Returning home to Preston, Arthur continued his painting and decorating profession but eventually ended up in the stores department at British Aerospace at Samlesbury where, one lunch time, whilst having a game of football, he somehow managed to break his jaw and ended up on a diet of liquidized food and ice cream.
Arthur, being a wise and practical man, bought a plot of land at Clayton-le-Woods with the intention of building a new home for Betty and himself. This he did and on 17 July 1958 Arthur dug the first sod in the building of their new home. Betty maintained a comprehensive daily log of all that went on, noting every piece of equipment purchased, the daily progress made, and a description of all the materials used together with the cost of them.

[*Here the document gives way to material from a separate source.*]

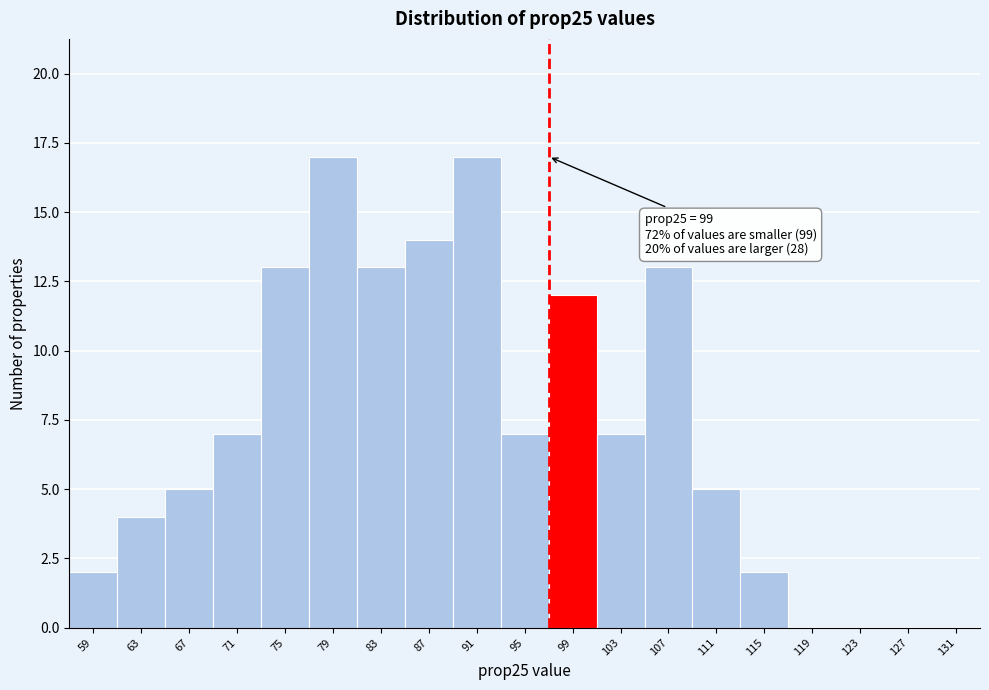

Reading left to right, list all the values displayed in this chart.

59=2	63=4	67=5	71=7	75=13	79=17	83=13	87=14	91=17	95=7	99=12	103=7	107=13	111=5	115=2	119=0	123=0	127=0	131=0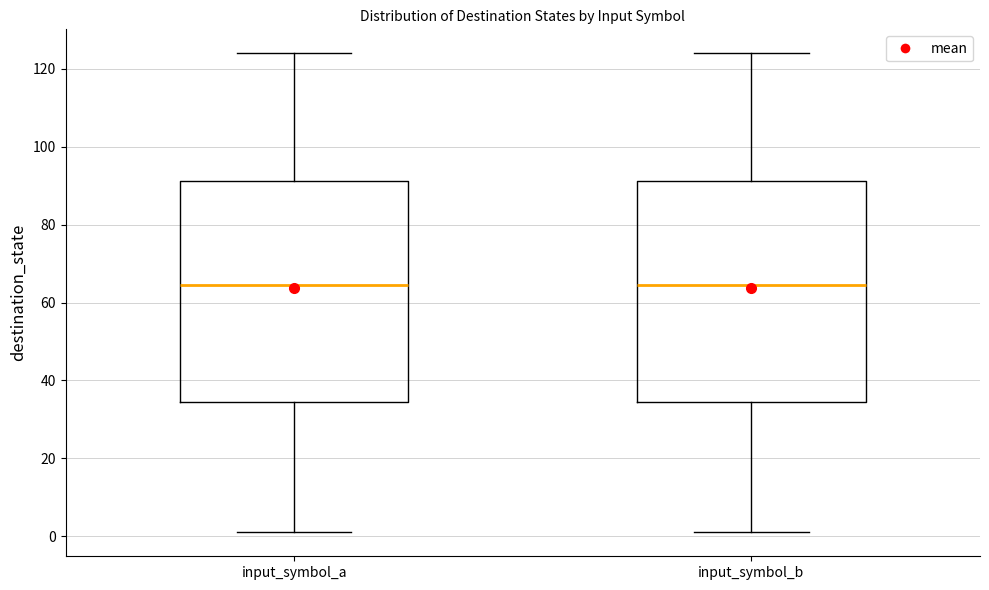

Reading left to right, transcribe this box plot: for each box, give where its median line is, the range the box spans, and where its two whiskers end, as read against the y-axis. The values are not printed on the chart, so give them approximately, as read against the axis.

input_symbol_a: median 64, box 34 to 92, whiskers 2 to 124
input_symbol_b: median 64, box 34 to 92, whiskers 2 to 124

The house was completed on Saturday 1 August 1959.
Four years after completion, in 1963 during one of the coldest winters on record, along came Ruth. Indeed, it was so cold that the River Ribble froze over and Arthur had to walk all the way to hospital to see Betty and the baby. Not making the same mistake twice and with a great degree of family planning James (also a member of Longton Lodge) was born in the middle of summer. Arthur and Betty have been blessed with four grandchildren Christopher, William, Thomas and Jack. On 17 December 2015 Arthur and Betty celebrated their diamond wedding anniversary receiving a lovely letter and photograph from Her Majesty The Queen which takes pride of place on the display cabinet.
Arthur was Initiated into Longton Lodge No 6237 on 23 October 1968 and having served in all the offices he was installed as master on 18 January 1980. He subsequently served as junior warden for two years 2005 to 2007 taking the chair once again in 2007/8 and senior warden in 2009/10. Arthur was honored by the Province of West Lancashire in October 1990 with the rank of Past Provincial Junior Grand Deacon and promoted to the very high rank of Past Provincial Junior Grand Warden in May 1992.
Stewart went on to say that there was no doubt at all of Arthur’s entire life has also been an example of what makes a good Freemason, as well as a good citizen, a good husband, a good parent, and in every way, a contributor to society. There is also no doubt, that during the last 50 years, anyone who happened to learn that he was a Freemason, could not fail to see him as anything other than a good ambassador for our Order. Stewart then invited Chris Blackwell Chairman of the Leyland and District Group to read a certificate, which is an acknowledgement of the Province of West Lancashire’s great appreciation of Arthur’s half a century of membership of the Craft. This having been read, Stewart then presented the certificate to Arthur who was proud and pleased to have been recognised in this manner.
Stewart handed the master’s chair back to Phil. The lodge was closed with everyone retiring to the dining room to continue the celebration.